- Associated Press - Saturday, March 8, 2014

FORT WAYNE, Ind. (AP) - Because Julie Mack’s golden retriever was her best friend, roommate, playmate and travel partner, the euthanized passing of the nearly 12-year-old Clancy was excruciatingly painful. As Clancy’s head rested in her lap, Mack said a tearful goodbye in the privacy of a Fort Wayne veterinarian’s emergency room.

Shortly after Clancy’s cremation, Mack’s friends gathered for a brief memorial service.

“I even had a guy come with bagpipes,” Mack says, nearly five years later. “We had a funeral service here at my (Atwood Lake) cottage. And so I started helping people with (their grief).”



When a friend had given her a hand-painted wooden box in which to place Clancy’s remains, the gift touched Mack to the point of paying the gesture forward. And recently, she had just completed painting and varnishing her 30th memorial box - this one for a friend in New York.

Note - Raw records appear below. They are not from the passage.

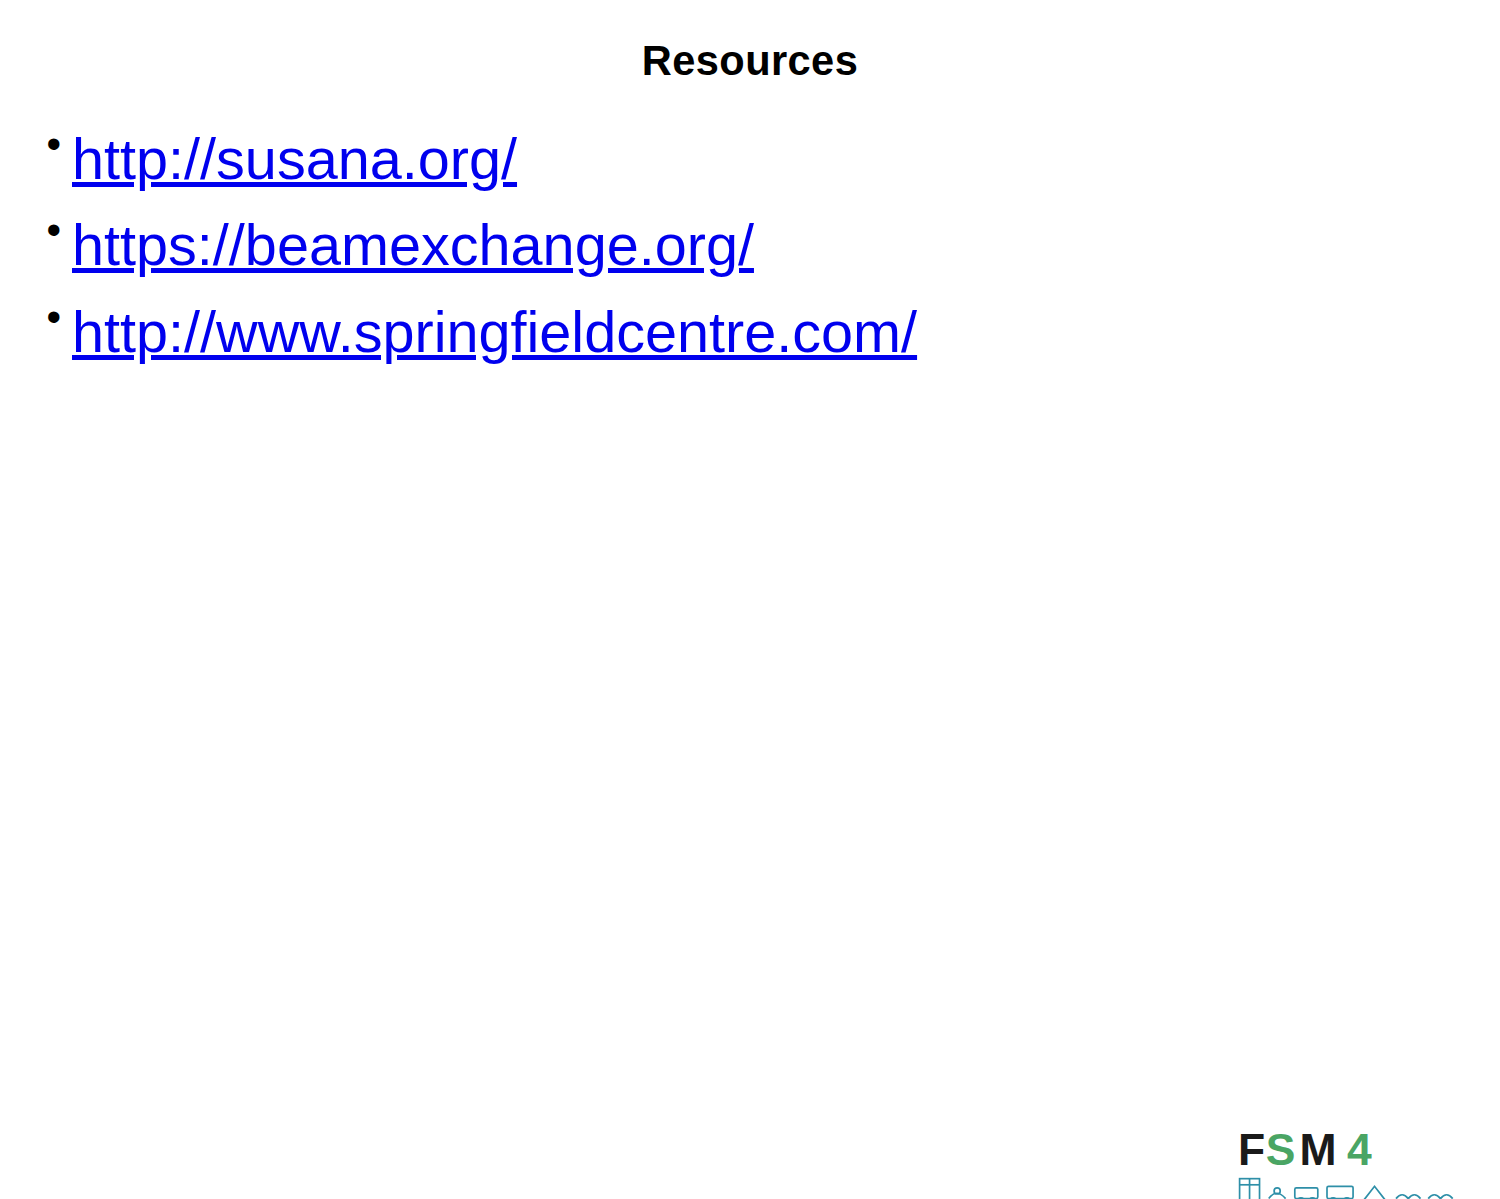Resources
http://susana.org/
https://beamexchange.org/
http://www.springfieldcentre.com/
F S M 4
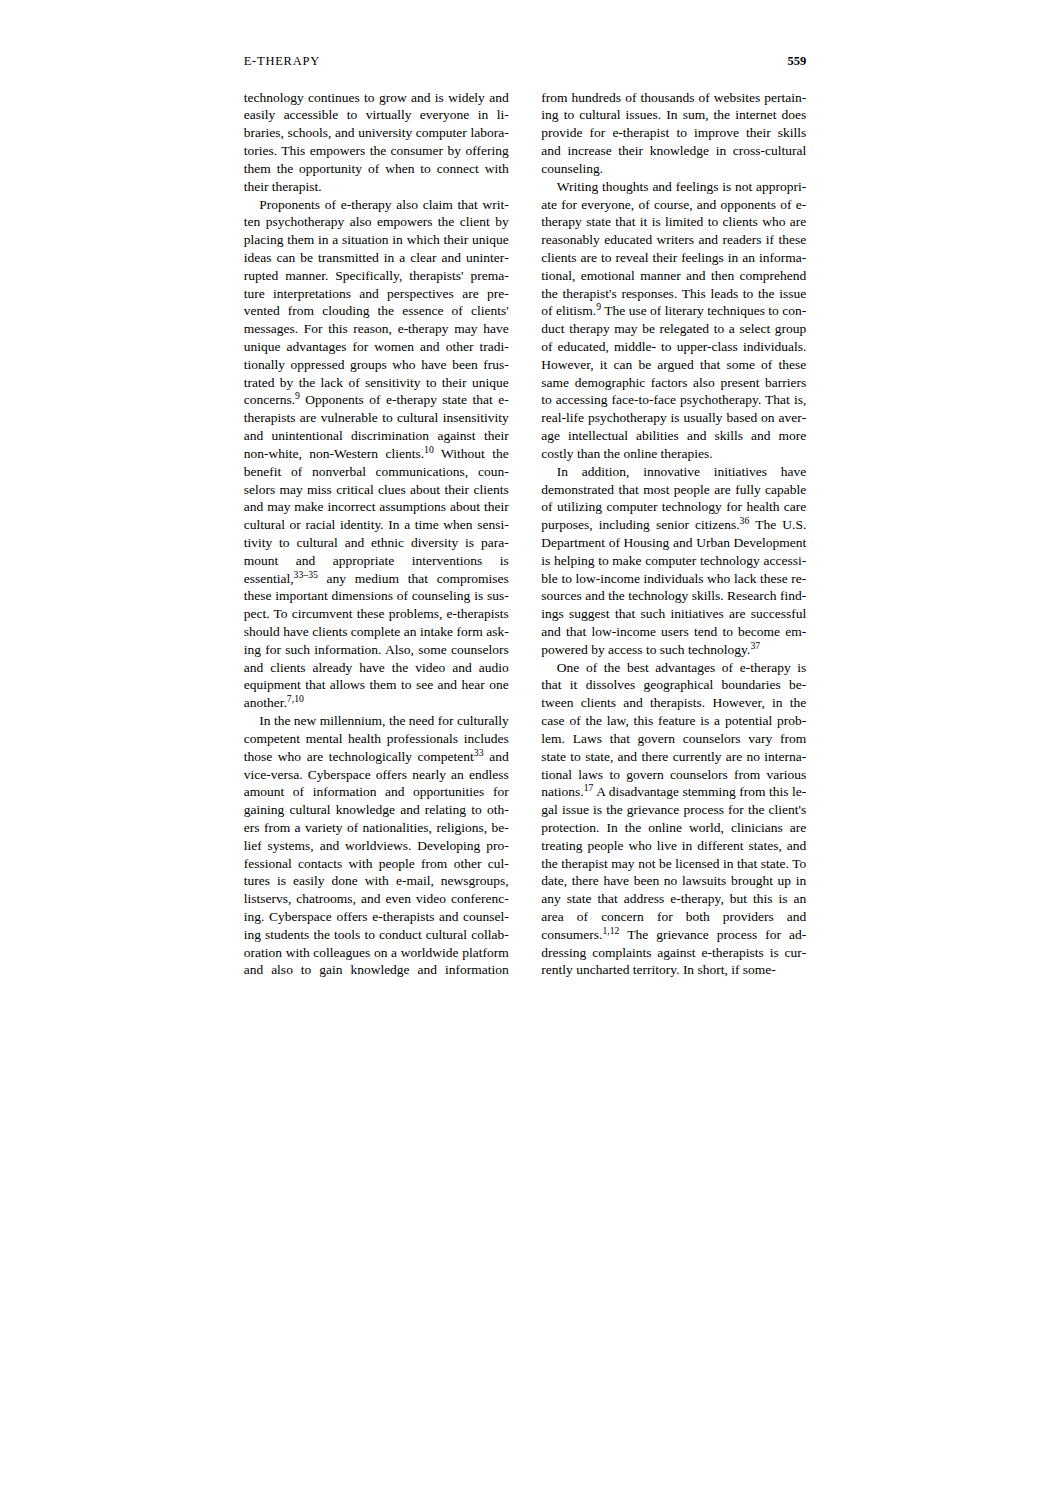E-THERAPY 559
technology continues to grow and is widely and easily accessible to virtually everyone in libraries, schools, and university computer laboratories. This empowers the consumer by offering them the opportunity of when to connect with their therapist.
Proponents of e-therapy also claim that written psychotherapy also empowers the client by placing them in a situation in which their unique ideas can be transmitted in a clear and uninterrupted manner. Specifically, therapists' premature interpretations and perspectives are prevented from clouding the essence of clients' messages. For this reason, e-therapy may have unique advantages for women and other traditionally oppressed groups who have been frustrated by the lack of sensitivity to their unique concerns.9 Opponents of e-therapy state that e-therapists are vulnerable to cultural insensitivity and unintentional discrimination against their non-white, non-Western clients.10 Without the benefit of nonverbal communications, counselors may miss critical clues about their clients and may make incorrect assumptions about their cultural or racial identity. In a time when sensitivity to cultural and ethnic diversity is paramount and appropriate interventions is essential,33–35 any medium that compromises these important dimensions of counseling is suspect. To circumvent these problems, e-therapists should have clients complete an intake form asking for such information. Also, some counselors and clients already have the video and audio equipment that allows them to see and hear one another.7,10
In the new millennium, the need for culturally competent mental health professionals includes those who are technologically competent33 and vice-versa. Cyberspace offers nearly an endless amount of information and opportunities for gaining cultural knowledge and relating to others from a variety of nationalities, religions, belief systems, and worldviews. Developing professional contacts with people from other cultures is easily done with e-mail, newsgroups, listservs, chatrooms, and even video conferencing. Cyberspace offers e-therapists and counseling students the tools to conduct cultural collaboration with colleagues on a worldwide platform and also to gain knowledge and information from hundreds of thousands of websites pertaining to cultural issues. In sum, the internet does provide for e-therapist to improve their skills and increase their knowledge in cross-cultural counseling.
Writing thoughts and feelings is not appropriate for everyone, of course, and opponents of e-therapy state that it is limited to clients who are reasonably educated writers and readers if these clients are to reveal their feelings in an informational, emotional manner and then comprehend the therapist's responses. This leads to the issue of elitism.9 The use of literary techniques to conduct therapy may be relegated to a select group of educated, middle- to upper-class individuals. However, it can be argued that some of these same demographic factors also present barriers to accessing face-to-face psychotherapy. That is, real-life psychotherapy is usually based on average intellectual abilities and skills and more costly than the online therapies.
In addition, innovative initiatives have demonstrated that most people are fully capable of utilizing computer technology for health care purposes, including senior citizens.36 The U.S. Department of Housing and Urban Development is helping to make computer technology accessible to low-income individuals who lack these resources and the technology skills. Research findings suggest that such initiatives are successful and that low-income users tend to become empowered by access to such technology.37
One of the best advantages of e-therapy is that it dissolves geographical boundaries between clients and therapists. However, in the case of the law, this feature is a potential problem. Laws that govern counselors vary from state to state, and there currently are no international laws to govern counselors from various nations.17 A disadvantage stemming from this legal issue is the grievance process for the client's protection. In the online world, clinicians are treating people who live in different states, and the therapist may not be licensed in that state. To date, there have been no lawsuits brought up in any state that address e-therapy, but this is an area of concern for both providers and consumers.1,12 The grievance process for addressing complaints against e-therapists is currently uncharted territory. In short, if some-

“I do it just to help people get over that loss,” Mack tells The Journal Gazette (https://bit.ly/1hBSVi8 ). “I feel like there’s not much for people when they lose a pet.”

All that could be changing.

Public pet bereavement, a subject once questioned with the gesture of raised eyebrow, is not only accepted, but has become commonplace. Newspapers, including The Journal Gazette and The News-Sentinel, publish pet obituaries that include a photograph. Private services, such as Mack’s, are given. Even established funeral homes are offering their services.

“People today are certainly more attached to and into their pets than they have been in the past,” says Doug McComb of D.O. McComb & Sons. “I think it’s a lot because our society is changing in regard to our family structure. In the past, we had family members who were close to each other - lived in the same communities and so forth, and now we have people going away to college, and their first thought isn’t to go back home anymore. Now their thoughts are about moving on to New York or California or someplace like that. There isn’t that interaction with your family; sometimes pets can serve at least a part of that role as a companion. I think some of the relationships with pets today are deeper than they were in the past. People, when they lose their pet, it’s a significant deal in their life.”

McComb says his company will remove the pet from its home as well as offer the cremation and a specific setting for a private service.

“We did have a person in the last year or so, the pet that they had was a company mascot,” McComb says. “The pet went from desk to desk and got patted on the head by the various staff members. Everybody was very attached to the dog. So what he did was he had a reception, and they passed out cookies that looked like dog treats. It wasn’t a funeral; it was a reception and kind of recognition for the people in the office that lost an office companion.”

While Clancy’s remains are in a painted box that sits on one of Mack’s end tables, Julie has another companion in Sam, a romping golden retriever who has filled the void in her cottage, if not her heart.

“There are no rules to follow, no guidelines to go by, when you lose your pet,” Mack wrote in a short essay. “A pet becomes more like your family member. Their loss is deeply felt. The only thing that you can do is to take each step toward all of your feelings. Don’t try to run or block them. Honor all of your feelings of grief. It is OK to cry. It is OK to feel the void and very deep loss of your pet. Always remember it is OK to miss them.

“And remember that down the road you may open your heart to another heart that just wants to be loved.”